Freshwaters represent less than 1% of Earth's surface and 0.02% of available aquatic habitable volume, but host nearly half of the 35,500 known species of bony fishes. Ostariophysan fishes represent 70% of all freshwater fishes with ca. 12,000 species distributed in five speciose orders. They constitute a large radiation whose internal phylogenetic relationships are still intensively debated. To better understand their early evolutionary history and origin, we reconstructed their phylogenetic relationships through a dense taxonomic sampling and the combined use of complete mitochondrial genomes and sequences of four nuclear genes. Maximum Likelihood of phylogenetic reconstructions and time tree estimates were applied to a data set consisting of 687 ostariophysan species for a total of 21,701 aligned positions, including 15,707 variable sites, and a Maximum Likelihood of model-based estimation of ancestral areas was used to reconstruct the early evolution of Otophysi. We produced a highly supported hypothesis of phylogenetic relationships among Otophysi, which points to the importance of plate tectonics in triggering several divergence events jointly with several subsequent range rearrangements, further consistent with the contraction of the tropical belt that started at the end of the Cretaceous and lasted throughout the Paleogene. The divergence of Cypriniformes and Characiphysi results from the joint influence of the separation of Laurasia and Gondwana, while the origin of Characiphysi is located in West Gondwana, and the subsequent expansion of the group cannot be explained without considering transcontinental dispersal.

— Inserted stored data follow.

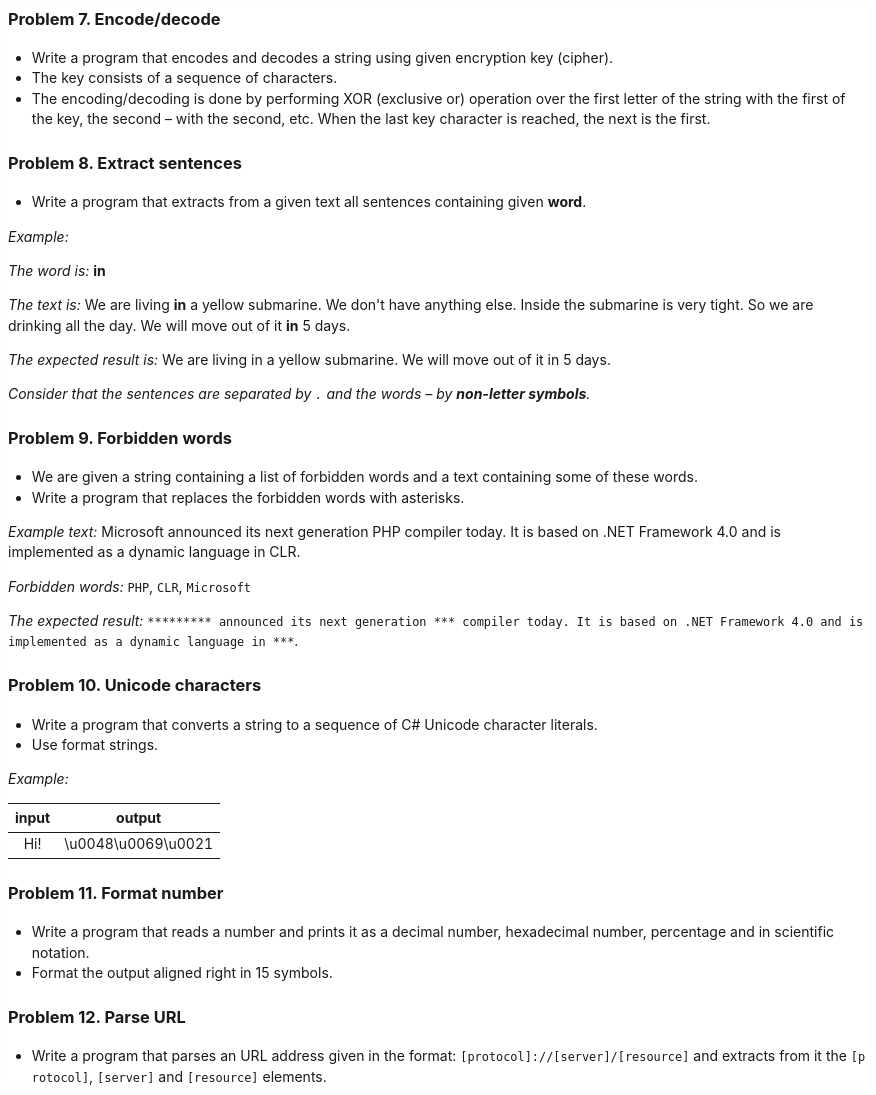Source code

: ### Problem 7. Encode/decode
*	Write a program that encodes and decodes a string using given encryption key (cipher).
*	The key consists of a sequence of characters. 
*	The encoding/decoding is done by performing XOR (exclusive or) operation over the first letter of the string with the first of the key, the second – with the second, etc. When the last key character is reached, the next is the first.

### Problem 8. Extract sentences
*	Write a program that extracts from a given text all sentences containing given **word**.

_Example:_

_The word is:_ **in**

_The text is:_ We are living **in** a yellow submarine. We don't have anything else. Inside the submarine is very tight. So we are drinking all the day. We will move out of it **in** 5 days.

_The expected result is:_ We are living in a yellow submarine. We will move out of it in 5 days.

_Consider that the sentences are separated by `.` and the words – by **non-letter symbols**._

### Problem 9. Forbidden words
*	We are given a string containing a list of forbidden words and a text containing some of these words.
*	Write a program that replaces the forbidden words with asterisks.

_Example text:_ Microsoft announced its next generation PHP compiler today. It is based on .NET Framework 4.0 and is implemented as a dynamic language in CLR.

_Forbidden words:_ `PHP`, `CLR`, `Microsoft`

_The expected result:_ `********* announced its next generation *** compiler today. It is based on .NET Framework 4.0 and is implemented as a dynamic language in ***`.


### Problem 10. Unicode characters
*	Write a program that converts a string to a sequence of C# Unicode character literals.
*	Use format strings.

_Example:_

| input |       output       |
|:-----:|:------------------:|
| Hi!   | \u0048\u0069\u0021 |

### Problem 11. Format number
*	Write a program that reads a number and prints it as a decimal number, hexadecimal number, percentage and in scientific notation.
*	Format the output aligned right in 15 symbols.

### Problem 12. Parse URL
*	Write a program that parses an URL address given in the format: `[protocol]://[server]/[resource]` and extracts from it the `[protocol]`, `[server]` and `[resource]` elements.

Two data sets were assembled and subsequently combined, including a set of complete mitochondrial genomes and four nuclear data sets, including myh6, rag1, rag2, and sh3px. The nuclear genes come from the study by Rabosky et al. (2018) and were already filtered for rogue sequences corresponding to misidentification and/or paralogs. Only four nuclear genes were selected out of 21, which corresponds to those with a taxonomic coverage above 20% for ostariophysan fishes (Rabosky et al., 2018). The mitogenomes analyzed here come from different sources. First, previously published mitogenomes already assembled and annotated were downloaded from NCBI GenBank. Second, we inspected libraries of raw Illumina sequencing reads from previous studies using Ultra Conserved Element (UCE) to extract mitogenomes whenever enough reads were present to assemble a scaffold of at least 12,000 base pairs. For this, SRA files were downloaded from NCBI GenBank or ENA. Third, new mitogenomes were produced for Characiform lineages, which are poorly covered in available mitochondrial genomes in international repositories, to complement mitogenomes coming from the two previous sources.